Before this change, the brk() and sbrk() libc functions were implemented
separately for each supported platform. This change consolidates the
implementations with a rewrite in C and adds a few simple tests. Both
brk() and sbrk() take care to initialize curbrk and minbrk upon first
use, incurring a penalty of one extra system call per process which uses
these interfaces. Given that brk() and sbrk() are rarely used today, I
think this is acceptable.

This change also adds sbrk.o to NOASM on all architectures. The sbrk()
system call is and has always been a no-op.

Test Plan

I added some basic regression tests.

A statically-linked executable using sbrk() still works on amd64.

The change appears to "fix" sbrk() in executables run using rtld direct exec.

Diff Detail

Lint

Lint Passed

Unit

No Test Coverage

Build Status

Buildable 17001
Build 16869: arc lint + arc unit

Event Timeline

markj created this revision.Jun 4 2018, 2:03 PM

Harbormaster completed remote builds in B17001: Diff 43308.Jun 4 2018, 2:03 PM

markj edited the test plan for this revision. (Show Details)Jun 4 2018, 2:06 PM

markj added reviewers: emaste, kib, brooks.

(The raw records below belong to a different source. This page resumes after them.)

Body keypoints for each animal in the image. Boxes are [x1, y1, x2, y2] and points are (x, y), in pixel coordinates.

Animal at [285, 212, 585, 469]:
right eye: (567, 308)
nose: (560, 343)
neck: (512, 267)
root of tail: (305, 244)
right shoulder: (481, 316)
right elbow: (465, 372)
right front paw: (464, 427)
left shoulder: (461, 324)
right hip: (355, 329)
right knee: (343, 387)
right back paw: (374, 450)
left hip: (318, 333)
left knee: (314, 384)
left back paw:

Remove brk.S from MDASM in a couple more places.

Harbormaster completed remote builds in B17002: Diff 43309.Jun 4 2018, 2:08 PM

markj edited the test plan for this revision. (Show Details)Jun 4 2018, 2:11 PM

kib added inline comments.Jun 4 2018, 3:33 PM

lib/libc/sys/brk.c
40	I suspect that if you use uintptr_t type for curbrk and minbrk, amount of casts would reduce.
sys/kern/syscalls.master
121	Wouldn't compat32 syscalls.master require change ?
sys/vm/vm_unix.c
88	Did you experimented with direct exec ? This expression returns rtld daddr, not the main binary. Might be, it is fine, after all, but it certainly changes the behavior of the code.
232	Does this need compat32 shims ?

markj marked 2 inline comments as done.Jun 4 2018, 5:16 PM

markj added inline comments.

sys/vm/vm_unix.c
88	I did some quick experiments. Without this change problems arise because, as you note, libc and the kernel's notion of curbrk differ. The executable's .bss comes before that of rtld in memory, so any attempt to extend the break with sbrk() results in EINVAL. With this change, libc initializes curbrk to rtld's daddr, so libc and the kernel agree on the curbrk value and sbrk() functions normally.
232	I don't expect so, but I haven't tested yet. Similar to mmap(), I think we can just rely on the VM to return a 32-bit address.